[Figure understanding tasks]
>>>
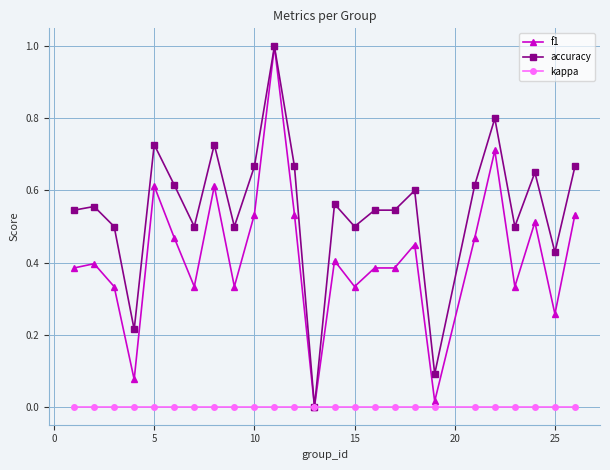

True or false: accuracy has more than 0 interior local peaks.

True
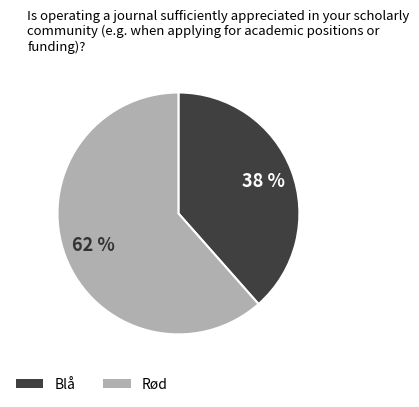

Is the sum of Blå and Rød greater than half?

Yes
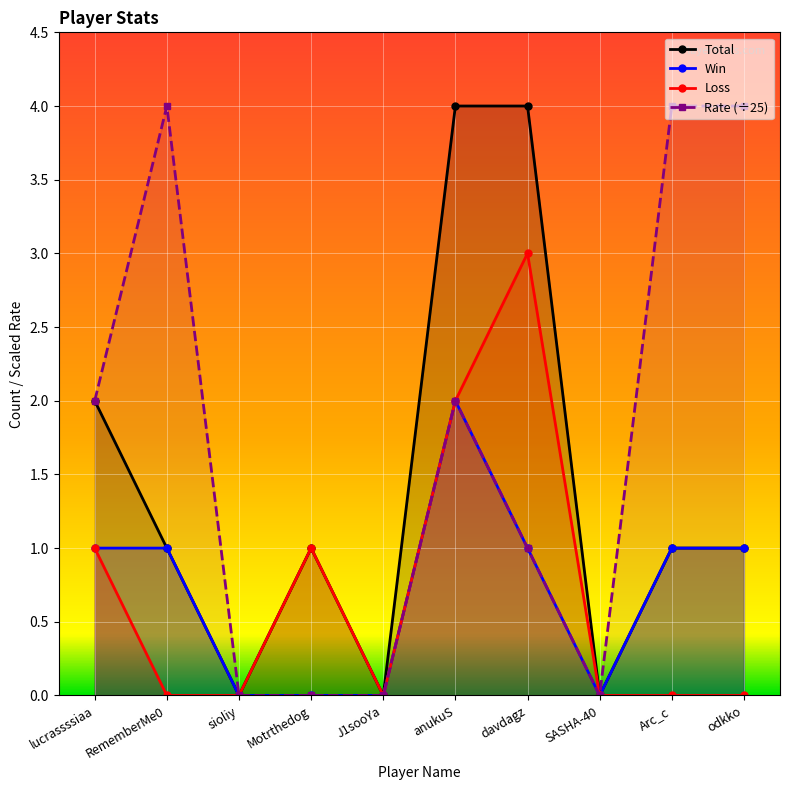

Which series has the widest spread of values?

Total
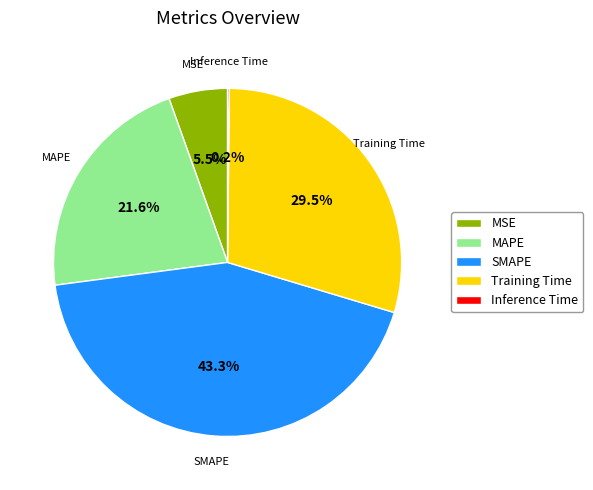

What is the largest slice in the pie chart?

SMAPE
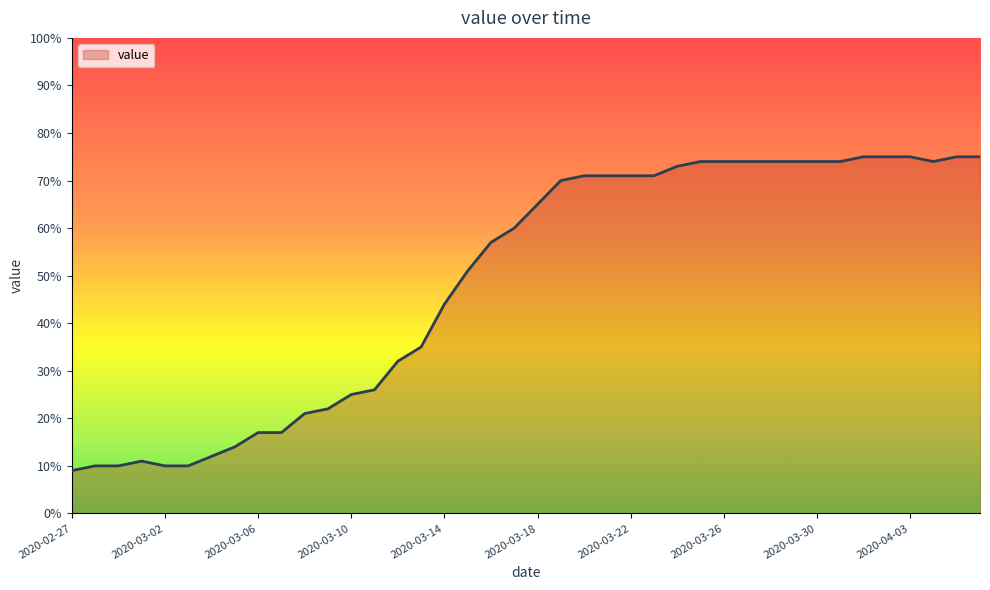

Count the number of categories in the chart.

40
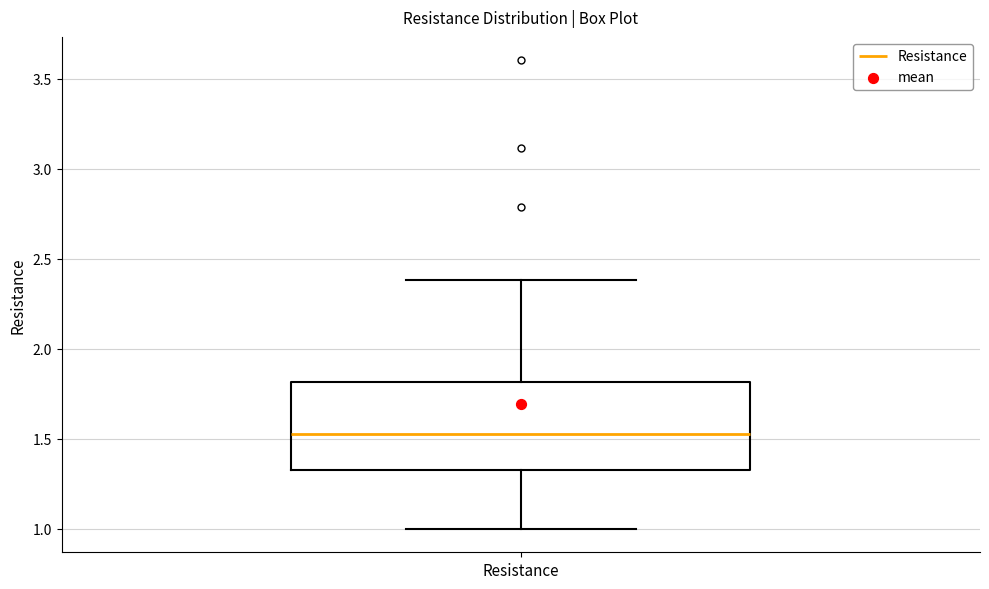

Read this box plot against the y-axis: the position of the median line, the range covered by the box, and the ends of both whiskers. The values are not printed on the chart, so give them approximately, as read against the axis.

median 1.55, box 1.35 to 1.80, whiskers 1.00 to 2.40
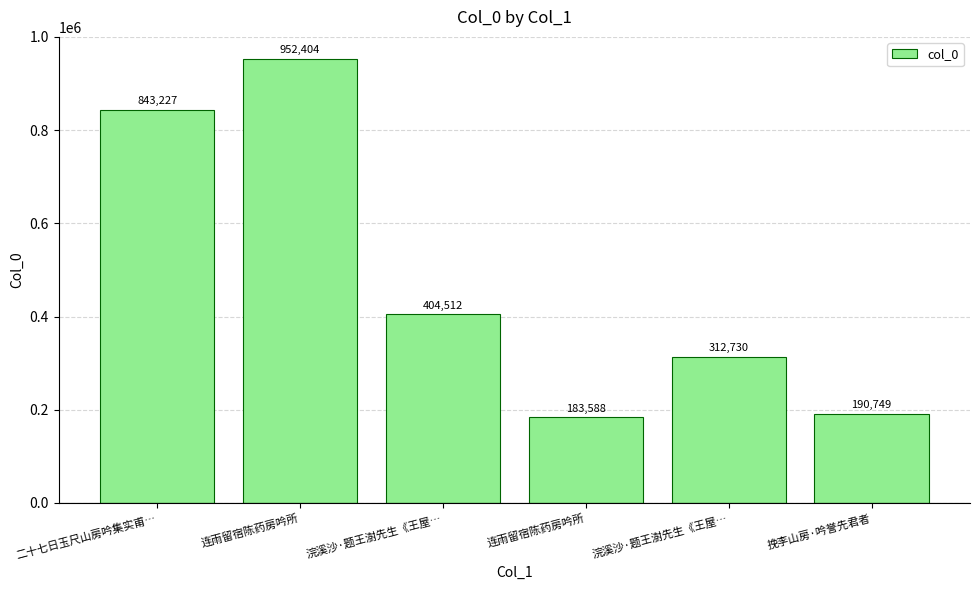

Count the number of categories in the chart.

6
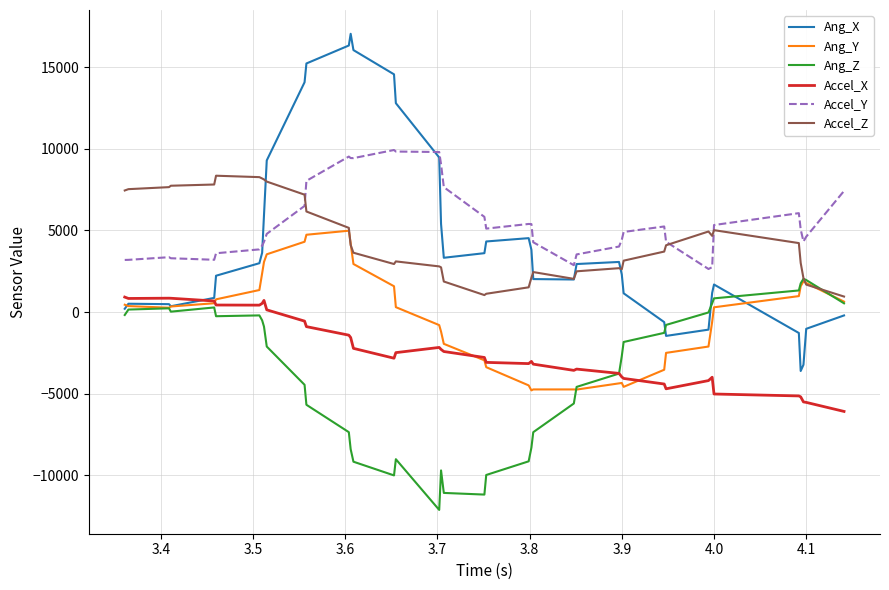

Which series has the widest spread of values?

Ang_X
<<<
> [Work task]
Rewrite the entire listing with "widest spread" changed to "largest spread" wherever it appears and everything else left as it is. Leave the pictures out.

> [Output for this exercise]
True or false: accuracy has more than 0 interior local peaks.

True

Is the sum of Blå and Rød greater than half?

Yes

Which series has the largest spread of values?

Total

What is the largest slice in the pie chart?

SMAPE

Count the number of categories in the chart.

40

Read this box plot against the y-axis: the position of the median line, the range covered by the box, and the ends of both whiskers. The values are not printed on the chart, so give them approximately, as read against the axis.

median 1.55, box 1.35 to 1.80, whiskers 1.00 to 2.40

Count the number of categories in the chart.

6

Which series has the largest spread of values?

Ang_X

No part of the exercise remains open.